The Forms Of Music by Donald Francis Tovey

The Forms Of Music by Donald Francis Tovey

Author:Donald Francis Tovey [Tovey, Donald Francis]
Language: eng
Format: epub
Publisher: Read Books Ltd.
Published: 2013-04-16T03:00:00+00:00


VII. THE RISE OF DRAMATIC MUSIC AND THE SONATA STYLE

The fashionable distaste for polyphony was a mere negative force in the early eighteenth century. The positive force was, as in the monodic revolution a hundred and fifty years earlier, an impulse towards drama. Unlike the monodists who, when they rejected polyphony, had no power of composition beyond the single musical sentence, the eighteenth-century musicians could easily cover ten minutes with a well-balanced form; and the problem of making such forms dramatic was no longer confined to the monodist’s problem of making them rhetorical. On the contrary, the rhetoric had to be demolished; for the action of drama is not the action of rhetoric.

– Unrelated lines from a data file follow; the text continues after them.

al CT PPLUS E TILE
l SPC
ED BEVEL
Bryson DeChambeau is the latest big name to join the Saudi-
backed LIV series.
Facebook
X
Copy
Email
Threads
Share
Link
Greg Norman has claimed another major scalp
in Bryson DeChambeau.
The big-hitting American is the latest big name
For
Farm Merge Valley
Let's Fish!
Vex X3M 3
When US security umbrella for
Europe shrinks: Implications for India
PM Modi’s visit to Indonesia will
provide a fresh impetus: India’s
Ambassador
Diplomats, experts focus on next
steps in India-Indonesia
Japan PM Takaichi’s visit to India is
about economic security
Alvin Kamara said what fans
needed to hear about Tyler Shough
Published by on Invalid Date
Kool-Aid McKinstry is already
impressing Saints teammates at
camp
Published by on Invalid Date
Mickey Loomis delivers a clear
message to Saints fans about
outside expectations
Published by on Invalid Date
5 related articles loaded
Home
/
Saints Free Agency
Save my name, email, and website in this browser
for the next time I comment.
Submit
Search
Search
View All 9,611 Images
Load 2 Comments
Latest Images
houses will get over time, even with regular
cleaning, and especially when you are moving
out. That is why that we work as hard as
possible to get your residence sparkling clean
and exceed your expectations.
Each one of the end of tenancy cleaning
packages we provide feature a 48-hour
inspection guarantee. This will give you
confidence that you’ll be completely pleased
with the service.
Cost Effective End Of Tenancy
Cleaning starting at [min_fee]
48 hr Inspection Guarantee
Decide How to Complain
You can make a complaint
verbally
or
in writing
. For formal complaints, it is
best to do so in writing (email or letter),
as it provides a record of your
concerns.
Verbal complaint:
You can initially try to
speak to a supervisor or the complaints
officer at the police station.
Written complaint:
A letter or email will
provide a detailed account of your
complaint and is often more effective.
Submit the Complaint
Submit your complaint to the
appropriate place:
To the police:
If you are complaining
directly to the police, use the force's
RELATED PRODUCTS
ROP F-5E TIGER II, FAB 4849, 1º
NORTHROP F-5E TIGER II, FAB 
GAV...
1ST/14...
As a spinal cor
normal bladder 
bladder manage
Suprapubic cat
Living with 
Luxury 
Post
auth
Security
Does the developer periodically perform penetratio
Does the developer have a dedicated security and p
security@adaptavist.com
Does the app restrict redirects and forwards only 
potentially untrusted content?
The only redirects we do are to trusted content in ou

The distaste for polyphony was no unfavourable condition for the rise of dramatic music; it was the inverse aspect of a growing sense of contrast in various textures cheap and valueless in themselves. The rest of the story is told in the articles, INSTRUMENTATION, HARMONY, OPERA, and SONATA FORMS.

It is inadequate to call Gluck a ‘reformer’ of opera. Music itself was not dramatic before Gluck made it so. Hence it is a mistake to separate Gluck’s ‘reform’ from the whole process of the development of the sonata style. Lastly, we miss the whole meaning of that style unless we realize that as soon as it arose the purely instrumental music became more dramatic than any drama. At the same time it also became more powerfully architectural than any earlier music. The art comprised in the works of Haydn, Mozart, and Beethoven constitutes one unbroken aesthetic system, more universal in emotional range than any art since Shakespeare, and as perfectly balanced as the arts of ancient Greece. Until the end of the nineteenth century it would have seemed a paradox to maintain that Beethoven’s work belonged to the same aesthetic system as Haydn’s and Mozart’s; for critics were slow to escape from the habit of estimating works of art by the face value of their subjects and the dignity of their language. And the language of Haydn and Mozart corresponds with that of the comedy of manners, while Beethoven is the most tragic composer that ever lived. Nevertheless the huge expansion which music underwent at Beethoven’s hands was no revolution, and the popular idea of Beethoven as a revolutionary artist is based on two errors: first, the commonplace habit of seeking parallels between the works of genius and the personal eccentricities of their authors, and, secondly, the inadequacy of orthodox doctrine on musical forms. This inadequacy results from the fact that the doctrines are contemporaneous with the compositions and are accordingly hostile to all but the easiest conventions. A proper grammar of a classical art requires something of the attitude of the unjustly despised Byzantine scholars who sacrificed aesthetic pleasures in humble devotion to the task of securing the texts. It is when the languages are dead that they live for ever and suffer no corruption.

We need not expect scholarship in the orthodoxies that were current as to musical forms used in the lifetime of the classics themselves.